**WHAT IS BEING ASKED:**
Rewrite the paragraph of the Stowe and Dickinson passage that begins "Paradoxically, it is only in the arena of religious faith" as a shorter paragraph that keeps its main facts.

**SOURCE DOCUMENT:**
__________

Paradoxically, it is only in the arena of religious faith—despite the elements in Calvinism that Stowe deplores—that society allows a woman such as Mary to be the equal or superior of any man, no matter what his learning or institutional office. At the same time, Stowe suggests that the impossibly high standards for salvation and full church membership, as promoted by Hopkins and other followers of Edwards, are much to blame for inadvertently alienating the James Marvyns and Aaron Burrs of the world from Christianity. The damage sometimes wrought by such disturbing doctrines as predestination is painfully evident in the scene at the Marvyn home when word comes that James is lost at sea. Mrs. Marvyn is a deeply sensitive and well read woman who cannot help fearing that she fails to meet the strict criteria for salvation set forth by her religious community. Worse yet, she fears for the souls of those she loves and thus is thrown into agonies lest James has been condemned for all eternity. (Mrs. Marvyn is commonly thought to be modeled on the author's sister, Catherine, who suffered similar distress upon her fiancé's death). Neither Mr. Marvyn nor Mary can halt the tide of the mother's near-insane despair: "The number of the elect is so small we can scarce count them for anything! Think what noble minds, what warm generous hearts, what splendid natures are wrecked and thrown away by thousands and tens of thousands!" she cries out in honest rage (199). "It is not right! … I never can think it right,—never!" (200). It is Candace, the maternal African freedwoman, who brings Mrs. Marvyn some measure of comfort as she challenges the teachings of their church with her description of a compassionate Christ whose love cannot possibly be less than that of fallen human creatures.

Dickinson parallels the reactions of Stowe's characters in such poems as Fr1675/J1601:

Of God we ask one favor,
That we may be forgiven—
For what, he is presumed to know—
The Crime, from us, is hidden—

Similarly, in Fr1752/1719 she describes a "jealous" Deity who "cannot bear to see / That we had rather not with Him / But with each other play." Dickinson's poems repeatedly express torments lest the world to come be less precious than the beauty and relationships enjoyed on earth. Nevertheless, in other poems she finds her way to an image of Christ much like that of Stowe's Candace, as Dorothy Huff Oberhaus has explained.

__________

**MATERIAL SHOWN:**
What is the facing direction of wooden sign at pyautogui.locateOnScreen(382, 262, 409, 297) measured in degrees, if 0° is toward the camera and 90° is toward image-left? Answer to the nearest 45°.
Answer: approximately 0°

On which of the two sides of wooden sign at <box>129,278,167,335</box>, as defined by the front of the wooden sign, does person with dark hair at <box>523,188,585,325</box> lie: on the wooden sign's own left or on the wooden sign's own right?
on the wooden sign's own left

__________

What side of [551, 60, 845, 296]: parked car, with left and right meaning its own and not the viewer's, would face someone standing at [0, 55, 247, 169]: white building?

__________

**THE ANSWER:**
Only in religious faith, despite the Calvinist elements Stowe deplores, does society let a woman like Mary equal or surpass any man, regardless of his learning or office. Stowe also suggests that the impossibly high standards for salvation and full church membership, promoted by Hopkins and other followers of Edwards, unintentionally drive people like James Marvyn and Aaron Burr away from Christianity. The harm of doctrines such as predestination appears when word comes that James is lost at sea. Mrs. Marvyn is sensitive and well read, and she already fears she falls short of her community's criteria for salvation. Now she agonizes that James may be condemned forever. She is commonly thought to be modeled on Stowe's sister Catherine, who suffered similar distress when her fiancé died. Neither Mr. Marvyn nor Mary can check her near-insane despair as she protests that the elect are few and that thousands of noble natures are lost. Candace, the maternal African freedwoman, brings her some comfort by challenging their church's teachings. She describes a compassionate Christ whose love cannot be less than that of fallen humans.